By Tony Gilpin
How do you know if someone is willing and ready to work on self-improvement?
Obviously, you can’t actually answer this question directly for everyone, because each individual is different and each will approach self-improvement differently. However, self-improvement is definitely something that every person can work on. How do you do this?
Each of us has individual goals, dreams and ambitions. However, we just don’t know how exactly to go about it. In fact, if you’re like just about anyone, you might even have thought about this and wondered what exactly you can do. However, you still probably don’t know just how to make a plan and take the actions you need to in order to achieve your goals.
Maybe you’re someone who just has a very indistinct idea as to how you can improve yourself. Maybe you think you just need a better job, better opportunities, or a loving relationship. Whatever it is, you may think that if you attained your desire, you’d be happy.

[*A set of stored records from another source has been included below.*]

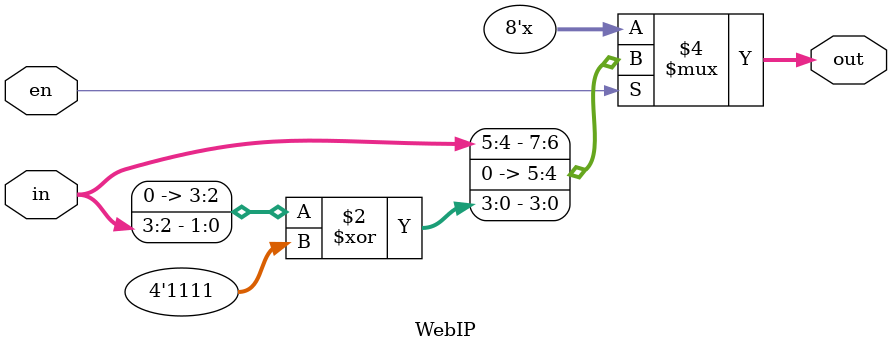
<source format=sv>
/* Name:
* Student ID: 12521589
* Purpose: A module simulating the process of querying for a TLD address
*/
module WebIP (
	input logic [7:0] in,
    output logic [7:0] out,
    input logic en
);
	assign out = en ? {in[7:4]<<2, (in[3:0]>>2)^4'b1111} : 8'bx;
endmodule
</source>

If this is you, then it’s obvious that what you are currently focusing on at least to some extent is external rather than internal, as it should be. In short, you think external factors rather than your own thoughts and actions are what make the biggest difference. However, this is not true.
Let’s say that one of your biggest goals in life has been to “make more money”. Maybe you think that if you’re rich, you can relax, do whatever you want to, and “then” focus on self-improvement. However, this doesn’t do anything to actually help you establish real goals and think about how you can actually achieve what you want in life by taking specific, concrete actions. In short, what you really need is a plan.
First, think about what you really want from life. Don’t focus on broad-based “goals” such as a vaguely fuzzy idea that you want “more money,” without truly defining what you really want in clear and concrete terms. And don’t simply drift along day-to-day, just getting by, with no real defined path.
Now, if you’re happy with your life just as it is, of course you shouldn’t change it. Maybe you’re happy earning “just enough” and getting by, with a relatively comfortable life and a relatively secure job. But for most, this isn’t enough and they need something with more passion and more meaning. If this is you, self-improvement should be your goal.
It might surprise you to know that in fact, no matter what you do, you are constantly changing. We each face circumstances that make us grow, develop and learn new skills, even if we don’t consciously decide to do so. Up until a certain age, most of us learn through some kind of formal education, at least through the end of high school. After formal education is over, we still continue to learn through informal “educational” experiences that occur for the rest of our lives. Everyone has to learn and grow in order to deal with ever-changing challenges we all must face as we go through life.
In years past, this type of ever-changing “education” happened at a relatively slow pace, and this meant that we could incorporate changes as we needed to and as we became ready for them. Now, however, modern life moves very, very fast and we often aren’t ready to deal with the pace at which things come to us. We’re overwhelmed, even though the changes we experience are beneficial as well as stressful. For example, we have more opportunities, but also more stress and change in today’s modern life compared to previous years.
One thing that is much more apparent today than ever before is the presence of competition. Technology has meant that few jobs exist anymore that are simply skilled labor types. Jobs also usually do not last for someone’s entire lifetime, as jobs in the past did. Very often, people have to change jobs once or more during their lifetimes, instead of staying in one career during their whole working lives as past generations did.
Because of this, today’s working adults need to be able to stay competitive by regularly acquiring new skills and new knowledge, so that they stand out from the crowd. As one of those adults, if you want this to happen, you need to continually focus on self-improvement. If you do so, you’ll be more likely to keep your job, acquire promotions within your given field, and/or be able to change jobs or even fields of expertise if necessary to stay employable.
If you commit to self-improvement and personal growth, you will go a long way toward determining your own future success.